Thanks, clear and elegant.
thanks buddy, today i used this eventhandler in my project
Nice! I hope it helped! I love events
So very-well-explained!!!! Thank you so much.
Hi there!
I am a complete beginner and got very confused along the video at 6:00, but this detail helped me so it might help others make sense of the topic:
In the current context " += " means subscribe. In other words it's like you are telling subscribe my method (the right operand) to this event (the left operand), this way, when the event is raised, your method will be called.
Hope this helps somebody out here.
Very nice video thank you @CodeMonkeyUnity
Yup exactly, you are "subscribing" or adding the method to the call list of the event.

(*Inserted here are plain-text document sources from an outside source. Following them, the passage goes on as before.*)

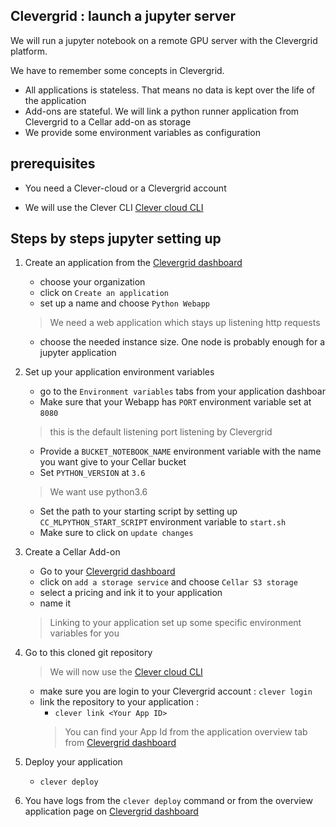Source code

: Clevergrid : launch a jupyter server
---
We will run a jupyter notebook on a remote GPU server with the Clevergrid platform.

We have to remember some concepts in Clevergrid.

* All applications is stateless. That means no data is kept over the life of the application
* Add-ons are stateful. We will link a python runner application from Clevergrid to a Cellar add-on as storage
* We provide some environment variables as configuration


prerequisites
---
* You need a Clever-cloud or a Clevergrid account

* We will use the Clever CLI [Clever cloud CLI](https://www.clever-cloud.com/doc/clever-tools/getting_started/#installing-clever-tools)

Steps by steps jupyter setting up
----
1. Create an application from the [Clevergrid dashboard](https://dashboard.clevergrid.io/)
    * choose your organization
    * click on `Create an application`
    * set up a name and choose `Python Webapp`
    
    > We need a web application which stays up listening http requests
    
    * choose the needed instance size. One node is probably enough for a jupyter application

1. Set up your application environment variables
    * go to the  `Environment variables` tabs from your application dashboar
    * Make sure that your Webapp has `PORT` environment variable set at `8080`
    > this is the default listening port listening by Clevergrid
    * Provide a `BUCKET_NOTEBOOK_NAME` environment variable with the name you want give to your Cellar bucket
    * Set `PYTHON_VERSION` at `3.6`
    > We want use python3.6
    * Set the path to your starting script by setting up `CC_MLPYTHON_START_SCRIPT` environment variable to  `start.sh`
    * Make sure to click on `update changes`

1. Create a Cellar Add-on
    * Go to your [Clevergrid dashboard](https://dashboard.clevergrid.io/)
    * click on `add a storage service` and choose `Cellar S3 storage`
    * select a pricing and ink it to your application
    * name it
    > Linking to your application set up some specific environment variables for you

1. Go to this cloned git repository
    > We will now use the [Clever cloud CLI](https://www.clever-cloud.com/doc/clever-tools/getting_started/#installing-clever-tools)
    * make sure you are login to your Clevergrid account : `clever login`
    * link the repository to your application :
       * `clever link <Your App ID>`
       > You can find your App Id from the application overview tab from [Clevergrid dashboard](https://dashboard.clevergrid.io/)

1. Deploy your application
    * `clever deploy`

1. You have logs from the `clever deploy` command or from the overview application page on [Clevergrid dashboard](https://dashboard.clevergrid.io/)
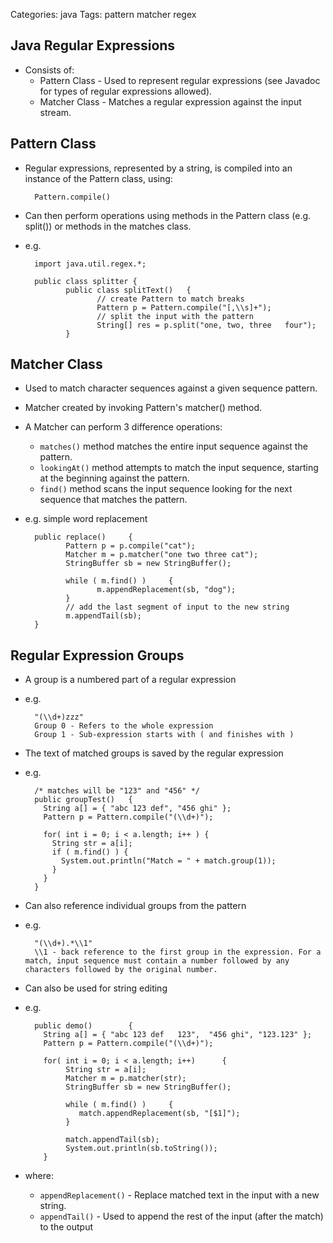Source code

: Categories: java
Tags: pattern
      matcher
      regex

## Java Regular Expressions

- Consists of:
  - Pattern Class - Used to represent regular expressions (see Javadoc for types of regular expressions allowed).
  - Matcher Class - Matches a regular expression against the input stream.

## Pattern Class

- Regular expressions, represented by a string, is compiled into an instance of the Pattern class, using:

        Pattern.compile()

- Can then perform operations using methods in the Pattern class (e.g. split()) or methods in the matches class.
- e.g.

        import java.util.regex.*;
        
        public class splitter {
               public class splitText()   {
                      // create Pattern to match breaks
                      Pattern p = Pattern.compile("[,\\s]+");
                      // split the input with the pattern
                      String[] res = p.split("one, two, three   four");
               }


## Matcher Class

- Used to match character sequences against a given sequence pattern.
- Matcher created by invoking Pattern's matcher() method.
- A Matcher can perform 3 difference operations:
  - `matches()` method matches the entire input sequence against the pattern.
  - `lookingAt()` method attempts to match the input sequence, starting at the beginning against the pattern.
  - `find()` method scans the input sequence looking for the next sequence that matches the pattern.
- e.g. simple word replacement

        public replace()     {
               Pattern p = p.compile("cat");
               Matcher m = p.matcher("one two three cat");
               StringBuffer sb = new StringBuffer();
        
               while ( m.find() )     {
                      m.appendReplacement(sb, "dog");
               }
               // add the last segment of input to the new string
               m.appendTail(sb);
        }

## Regular Expression Groups

- A group is a numbered part of a regular expression
- e.g.

        "(\\d+)zzz"
        Group 0 - Refers to the whole expression
        Group 1 - Sub-expression starts with ( and finishes with )

- The text of matched groups is saved by the regular expression
- e.g.

        /* matches will be "123" and "456" */
        public groupTest()   {
          String a[] = { "abc 123 def", "456 ghi" };
          Pattern p = Pattern.compile("(\\d+)");
        
          for( int i = 0; i < a.length; i++ ) {
            String str = a[i];
            if ( m.find() ) {
              System.out.println("Match = " + match.group(1));
            }
          }
        }

- Can also reference individual groups from the pattern
- e.g.

        "(\\d+).*\\1"
        \\1 - back reference to the first group in the expression. For a match, input sequence must contain a number followed by any characters followed by the original number.

- Can also be used for string editing
- e.g.

        public demo()        {
          String a[] = { "abc 123 def   123",  "456 ghi", "123.123" };
          Pattern p = Pattern.compile("(\\d+)");
        
          for( int i = 0; i < a.length; i++)      {
               String str = a[i];
               Matcher m = p.matcher(str);
               StringBuffer sb = new StringBuffer();
        
               while ( m.find() )     {
                  match.appendReplacement(sb, "[$1]");
               }
        
               match.appendTail(sb);
               System.out.println(sb.toString());
          }

- where:
  - `appendReplacement()` - Replace matched text in the input with a new string.
  - `appendTail()` - Used to append the rest of the input (after the match) to the output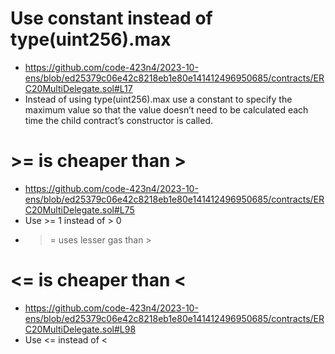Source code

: # Use constant instead of type(uint256).max
- https://github.com/code-423n4/2023-10-ens/blob/ed25379c06e42c8218eb1e80e141412496950685/contracts/ERC20MultiDelegate.sol#L17
- Instead of using type(uint256).max use a constant to specify the maximum value so that the value doesn’t need to be calculated each time the child contract’s constructor is called.

# >= is cheaper than >
- https://github.com/code-423n4/2023-10-ens/blob/ed25379c06e42c8218eb1e80e141412496950685/contracts/ERC20MultiDelegate.sol#L75
- Use >= 1 instead of > 0
- >= uses lesser gas than >

# <= is cheaper than <
- https://github.com/code-423n4/2023-10-ens/blob/ed25379c06e42c8218eb1e80e141412496950685/contracts/ERC20MultiDelegate.sol#L98
- Use <= instead of <
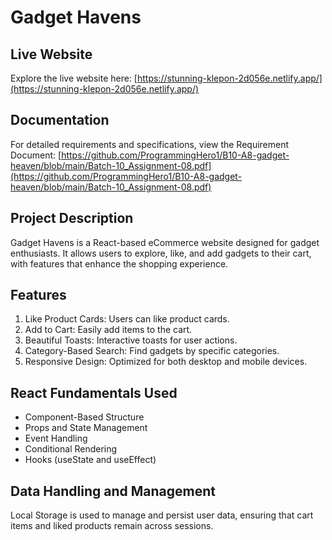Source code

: # Gadget Havens

## Live Website

Explore the live website here: [https://stunning-klepon-2d056e.netlify.app/](https://stunning-klepon-2d056e.netlify.app/)

## Documentation

For detailed requirements and specifications, view the Requirement Document: [https://github.com/ProgrammingHero1/B10-A8-gadget-heaven/blob/main/Batch-10_Assignment-08.pdf](https://github.com/ProgrammingHero1/B10-A8-gadget-heaven/blob/main/Batch-10_Assignment-08.pdf)

## Project Description

Gadget Havens is a React-based eCommerce website designed for gadget enthusiasts. It allows users to explore, like, and add gadgets to their cart, with features that enhance the shopping experience.

## Features

1. Like Product Cards: Users can like product cards.
2. Add to Cart: Easily add items to the cart.
3. Beautiful Toasts: Interactive toasts for user actions.
4. Category-Based Search: Find gadgets by specific categories.
5. Responsive Design: Optimized for both desktop and mobile devices.

## React Fundamentals Used

- Component-Based Structure
- Props and State Management
- Event Handling
- Conditional Rendering
- Hooks (useState and useEffect)

## Data Handling and Management

Local Storage is used to manage and persist user data, ensuring that cart items and liked products remain across sessions.
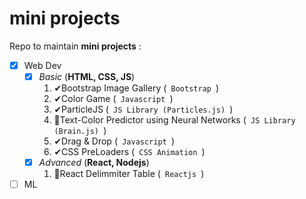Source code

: # mini projects
Repo to maintain **mini projects** :
* [x] Web Dev
  * [x] _Basic_ (**HTML, CSS, JS**)
    1. ✔Bootstrap Image Gallery (<code> Bootstrap </code>)
    2. ✔Color Game (<code> Javascript </code>)
    3. ✔ParticleJS (<code> JS Library (Particles.js) </code>)
    4. 🚧Text-Color Predictor using Neural Networks (<code> JS Library (Brain.js) </code>)
    5. ✔Drag & Drop (<code> Javascript </code>)
    6. ✔CSS PreLoaders (<code> CSS Animation  </code>)
  * [X] _Advanced_ (**React, Nodejs**)
    1. 🚧React Delimmiter Table (<code> Reactjs </code>)
* [ ] ML
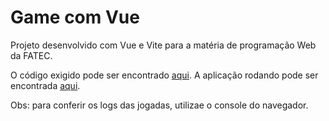 # Game com Vue

Projeto desenvolvido com Vue e Vite para a matéria de programação Web da FATEC.

O código exigido pode ser encontrado [aqui](/src/App.vue).
A aplicação rodando pode ser encontrada [aqui](https://fatec-ps-game.vercel.app/).

Obs: para conferir os logs das jogadas, utilizae o console do navegador.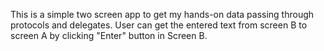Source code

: This is a simple two screen app to get my hands-on data passing through protocols and delegates. 
User can get the entered text from screen B to screen A by clicking "Enter" button in Screen B.
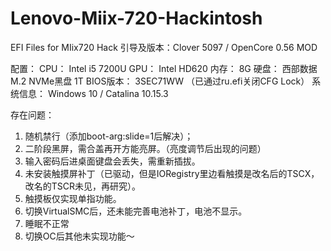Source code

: # Lenovo-Miix-720-Hackintosh
 EFI Files for MIix720 Hack
引导及版本：Clover 5097 / OpenCore 0.56 MOD

配置：
CPU：  Intel i5 7200U
GPU：  Intel HD620
内存：  8G
硬盘：  西部数据M.2 NVMe黑盘 1T
BIOS版本：  3SEC71WW （已通过ru.efi关闭CFG Lock）
系统信息： Windows 10 / Catalina 10.15.3

存在问题：
1. 随机禁行（添加boot-arg:slide=1后解决）；
2. 二阶段黑屏，需合盖再开方能亮屏。（亮度调节后出现的问题）
3. 输入密码后进桌面键盘会丢失，需重新插拔。
4. 未安装触摸屏补丁（已驱动，但是IORegistry里边看触摸是改名后的TSCX，改名的TSCR未见，再研究）。
5. 触摸板仅实现单指功能。
6. 切换VirtualSMC后，还未能完善电池补丁，电池不显示。
7. 睡眠不正常
8. 切换OC后其他未实现功能～
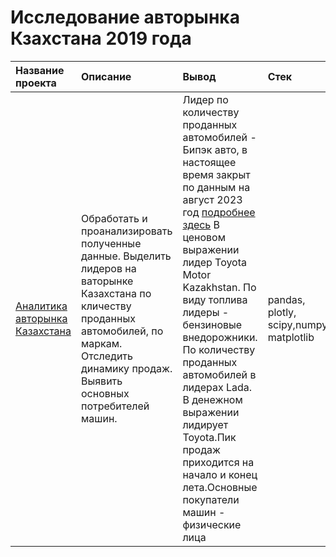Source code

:# Исследование авторынка Кзахстана 2019 года
| Название проекта | Описание | Вывод| Стек|
| :-------- | :----------- |:----------- | :-----------|
|[Аналитика авторынка Казахстана](https://github.com/Polinailinet/Auto_market_KZ/blob/main/Auto_KZ_2019.ipynb)  | Обработать и проанализировать полученные данные. Выделить лидеров на ваторынке Казахстана по кличеству проданных автомобилей, по маркам. Отследить динамику продаж. Выявить основных потребителей машин. |Лидер по количеству проданных автомобилей - Бипэк авто, в настоящее время закрыт по данным на август 2023 год [подробнее здесь](https://www.gazeta.ru/auto/2021/09/27_a_14024917.shtml)  В ценовом выражении лидер Toyota Motor Kazakhstan.  По виду топлива лидеры - бензиновые внедорожники.  По количеству проданных автомобилей в лидерах Lada. В денежном выражении лидирует Toyota.Пик продаж приходится на начало и конец лета.Основные покупатели машин - физические лица| pandas, plotly, scipy,numpy, matplotlib|
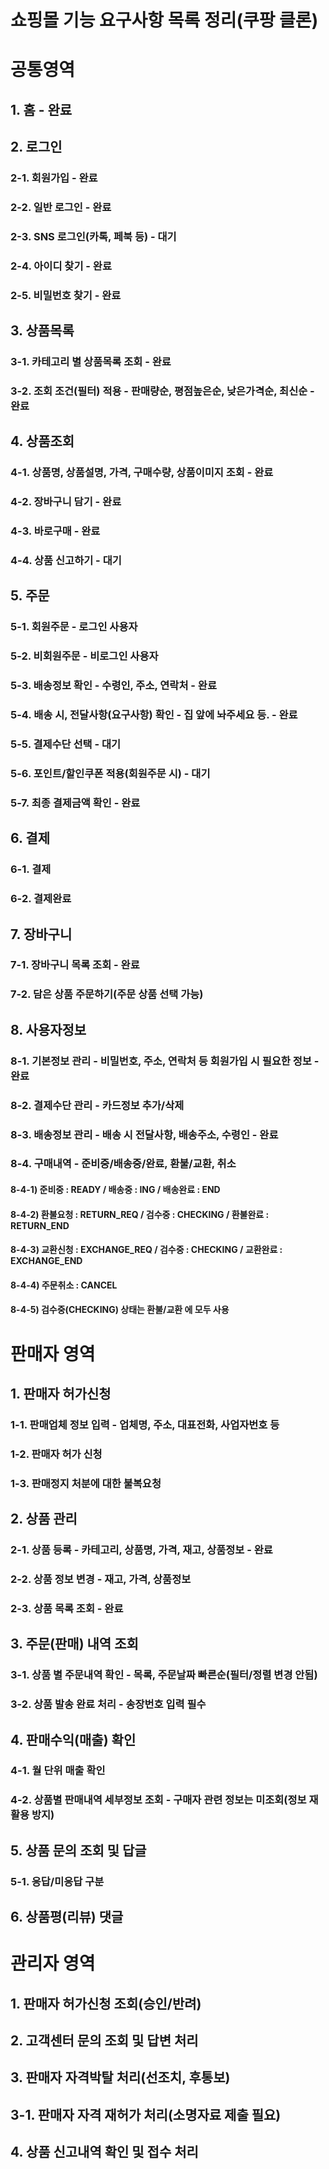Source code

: # 쇼핑몰 기능 요구사항 목록 정리(쿠팡 클론)
# 공통영역
## 1. 홈 - 완료

## 2. 로그인
### 2-1. 회원가입 - 완료
### 2-2. 일반 로그인 - 완료
### 2-3. SNS 로그인(카톡, 페북 등) - 대기
### 2-4. 아이디 찾기 - 완료
### 2-5. 비밀번호 찾기 - 완료

## 3. 상품목록
### 3-1. 카테고리 별 상품목록 조회 - 완료
### 3-2. 조회 조건(필터) 적용 - 판매량순, 평점높은순, 낮은가격순, 최신순 - 완료

## 4. 상품조회
### 4-1. 상품명, 상품설명, 가격, 구매수량, 상품이미지 조회 - 완료
### 4-2. 장바구니 담기 - 완료
### 4-3. 바로구매 - 완료
### 4-4. 상품 신고하기 - 대기

## 5. 주문
### 5-1. 회원주문 - 로그인 사용자
### 5-2. 비회원주문 - 비로그인 사용자
### 5-3. 배송정보 확인 - 수령인, 주소, 연락처 - 완료
### 5-4. 배송 시, 전달사항(요구사항) 확인 - 집 앞에 놔주세요 등. - 완료
### 5-5. 결제수단 선택 - 대기
### 5-6. 포인트/할인쿠폰 적용(회원주문 시) - 대기
### 5-7. 최종 결제금액 확인 - 완료

## 6. 결제
### 6-1. 결제
### 6-2. 결제완료 

## 7. 장바구니
### 7-1. 장바구니 목록 조회 - 완료
### 7-2. 담은 상품 주문하기(주문 상품 선택 가능)

## 8. 사용자정보
### 8-1. 기본정보 관리 - 비밀번호, 주소, 연락처 등 회원가입 시 필요한 정보 - 완료
### 8-2. 결제수단 관리 - 카드정보 추가/삭제 
### 8-3. 배송정보 관리 - 배송 시 전달사항, 배송주소, 수령인 - 완료
### 8-4. 구매내역 - 준비중/배송중/완료, 환불/교환, 취소
#### 8-4-1) 준비중 : READY / 배송중 : ING / 배송완료 : END
#### 8-4-2) 환불요청 : RETURN_REQ / 검수중 : CHECKING / 환불완료 : RETURN_END
#### 8-4-3) 교환신청 : EXCHANGE_REQ / 검수중 : CHECKING / 교환완료 : EXCHANGE_END
#### 8-4-4) 주문취소 : CANCEL
#### 8-4-5) 검수중(CHECKING) 상태는 환불/교환 에 모두 사용

# 판매자 영역
## 1. 판매자 허가신청
### 1-1. 판매업체 정보 입력 - 업체명, 주소, 대표전화, 사업자번호 등
### 1-2. 판매자 허가 신청
### 1-3. 판매정지 처분에 대한 불복요청

## 2. 상품 관리
### 2-1. 상품 등록 - 카테고리, 상품명, 가격, 재고, 상품정보 - 완료
### 2-2. 상품 정보 변경 - 재고, 가격, 상품정보
### 2-3. 상품 목록 조회 - 완료

## 3. 주문(판매) 내역 조회
### 3-1. 상품 별 주문내역 확인 - 목록, 주문날짜 빠른순(필터/정렬 변경 안됨)
### 3-2. 상품 발송 완료 처리 - 송장번호 입력 필수

## 4. 판매수익(매출) 확인
### 4-1. 월 단위 매출 확인
### 4-2. 상품별 판매내역 세부정보 조회 - 구매자 관련 정보는 미조회(정보 재활용 방지)

## 5. 상품 문의 조회 및 답글
### 5-1. 응답/미응답 구분 

## 6. 상품평(리뷰) 댓글

# 관리자 영역
## 1. 판매자 허가신청 조회(승인/반려)

## 2. 고객센터 문의 조회 및 답변 처리

## 3. 판매자 자격박탈 처리(선조치, 후통보)
## 3-1. 판매자 자격 재허가 처리(소명자료 제출 필요)

## 4. 상품 신고내역 확인 및 접수 처리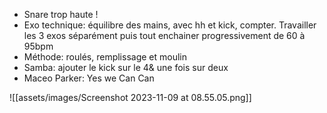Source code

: - Snare trop haute !
- Exo technique: équilibre des mains, avec hh et kick, compter. Travailler les 3 exos séparément puis tout enchainer progressivement de 60 à 95bpm
- Méthode: roulés, remplissage et moulin
- Samba: ajouter le kick sur le 4& une fois sur deux
- Maceo Parker: Yes we Can Can

![[assets/images/Screenshot 2023-11-09 at 08.55.05.png]]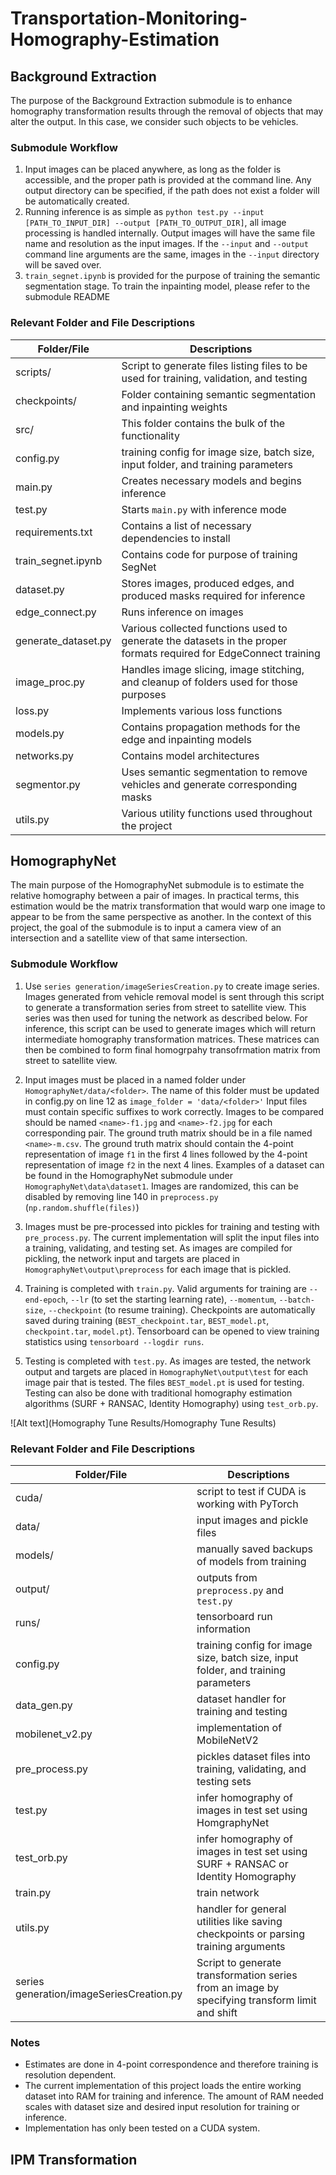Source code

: # Transportation-Monitoring-Homography-Estimation

## Background Extraction
The purpose of the Background Extraction submodule is to enhance homography transformation results through the removal of objects that may alter the output. In this case, we consider such objects to be vehicles.

### Submodule Workflow

1. Input images can be placed anywhere, as long as the folder is accessible, and the proper path is provided at the command line. Any output directory can be specified, if the path does not exist a folder will be automatically created.
2. Running inference is as simple as `python test.py --input [PATH_TO_INPUT_DIR] --output [PATH_TO_OUTPUT_DIR]`, all image processing is handled internally. Output images will have the same file name and resolution as the input images. If the `--input` and `--output` command line arguments are the same, images in the `--input` directory will be saved over.
3. `train_segnet.ipynb` is provided for the purpose of training the semantic segmentation stage. To train the inpainting model, please refer to the submodule README

### Relevant Folder and File Descriptions
| Folder/File | Descriptions |
| -- | -- |
| scripts/ | Script to generate files listing files to be used for training, validation, and testing |
| checkpoints/ | Folder containing semantic segmentation and inpainting weights |
| src/ | This folder contains the bulk of the functionality |
| config.py | training config for image size, batch size, input folder, and training parameters |
| main.py | Creates necessary models and begins inference |
| test.py | Starts `main.py` with inference mode |
| requirements.txt | Contains a list of necessary dependencies to install |
| train_segnet.ipynb | Contains code for purpose of training SegNet |
| dataset.py | Stores images, produced edges, and produced masks required for inference |
| edge_connect.py | Runs inference on images |
| generate_dataset.py | Various collected functions used to generate the datasets in the proper formats required for EdgeConnect training |
| image_proc.py | Handles image slicing, image stitching, and cleanup of folders used for those purposes |
| loss.py | Implements various loss functions |
| models.py | Contains propagation methods for the edge and inpainting models |
| networks.py | Contains model architectures |
| segmentor.py | Uses semantic segmentation to remove vehicles and generate corresponding masks |
| utils.py | Various utility functions used throughout the project |


## HomographyNet
The main purpose of the HomographyNet submodule is to estimate the relative homography between a pair of images. In practical terms, this estimation would be the matrix transformation that would warp one image to appear to be from the same perspective as another. In the context of this project, the goal of the submodule is to input a camera view of an intersection and a satellite view of that same intersection. 

### Submodule Workflow

1. Use `series generation/imageSeriesCreation.py` to create image series. Images generated from vehicle removal model is sent through this script to generate a transformation series from street to satellite view. This series was then used for tuning the network as described below. For inference, this script can be used to generate images which will return intermediate homography transformation matrices. These matrices can then be combined to form final homogrpahy transofrmation matrix from street to satellite view. 

2. Input images must be placed in a named folder under `HomographyNet/data/<folder>`. The name of this folder must be updated in config.py on line 12 as `image_folder = 'data/<folder>'` Input files must contain specific suffixes to work correctly. Images to be compared should be named `<name>-f1.jpg` and `<name>-f2.jpg` for each corresponding pair. The ground truth matrix should be in a file named `<name>-m.csv`. The ground truth matrix should contain the 4-point representation of image `f1` in the first 4 lines followed by the 4-point representation of image `f2` in the next 4 lines. Examples of a dataset can be found in the HomographyNet submodule under `HomographyNet\data\dataset1`. Images are randomized, this can be disabled by removing line 140 in `preprocess.py` (`np.random.shuffle(files)`)

3. Images must be pre-processed into pickles for training and testing with `pre_process.py`. The current implementation will split the input files into a training, validating, and testing set. As images are compiled for pickling, the network input and targets are placed in `HomographyNet\output\preprocess` for each image that is pickled. 

4. Training is completed with `train.py`. Valid arguments for training are `--end-epoch`, `--lr` (to set the starting learning rate), `--momentum`, `--batch-size`, `--checkpoint` (to resume training). Checkpoints are automatically saved during training (`BEST_checkpoint.tar`, `BEST_model.pt`, `checkpoint.tar`, `model.pt`). Tensorboard can be opened to view training statistics using `tensorboard --logdir runs`. 

5. Testing is completed with `test.py`. As images are tested, the network output and targets are placed in `HomographyNet\output\test` for each image pair that is tested. The files `BEST_model.pt` is used for testing. Testing can also be done with traditional homography estimation algorithms (SURF + RANSAC, Identity Homography) using `test_orb.py`.


![Alt text](Homography Tune Results/Homography Tune Results)


### Relevant Folder and File Descriptions
| Folder/File | Descriptions |
| -- | -- |
| cuda/ | script to test if CUDA is working with PyTorch |
| data/ | input images and pickle files |
| models/ | manually saved backups of models from training |
| output/ | outputs from `preprocess.py` and `test.py` |
| runs/ | tensorboard run information |
| config.py | training config for image size, batch size, input folder, and training parameters |
| data_gen.py | dataset handler for training and testing |
| mobilenet_v2.py | implementation of MobileNetV2 |
| pre_process.py | pickles dataset files into training, validating, and testing sets |
| test.py | infer homography of images in test set using HomgraphyNet |
| test_orb.py | infer homography of images in test set using SURF + RANSAC or Identity Homography |
| train.py | train network |
| utils.py | handler for general utilities like saving checkpoints or parsing training arguments |
| series generation/imageSeriesCreation.py| Script to generate transformation series from an image by specifying transform limit and shift|

### Notes

- Estimates are done in 4-point correspondence and therefore training is resolution dependent. 
- The current implementation of this project loads the entire working dataset into RAM for training and inference. The amount of RAM needed scales with dataset size and desired input resolution for training or inference. 
- Implementation has only been tested on a CUDA system. 

## IPM Transformation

So when the event is fired all the methods that subscribed will run.
I'm glad the video helped!
10:09 you're subscribing to the event at start, getting the argument and saying how many times it was pressed and then you're unsubscribing, so why does it keep counting how many spaces pressed if you unsubbed after first event fired?
You are the best!! Huge fan of your tutorials 😊🙏
Thanks! I'm glad you found them helpful!
That was great explanation.
I didn't quite understand one thing;
At the beginning of the video, it is mentioned that an event does not know or care if it has any subscribers, but at 4:25 it throws a null reference exception because we do not have any subscribers. Can anyone explain this, please?
The event is an object, if it has no subscribers then it defaults to null. So you do need to do a null check.
@@CodeMonkeyUnity How does the event get rid of the null state? Does it get out of the null state after first pressing of space button?
@@recepcakir4866 You only trigger the event if its not null
if (OnMyEvent != null) {
OnMyEvent(this, EventArgs.Empty);
}
Great c# course started :) keep going!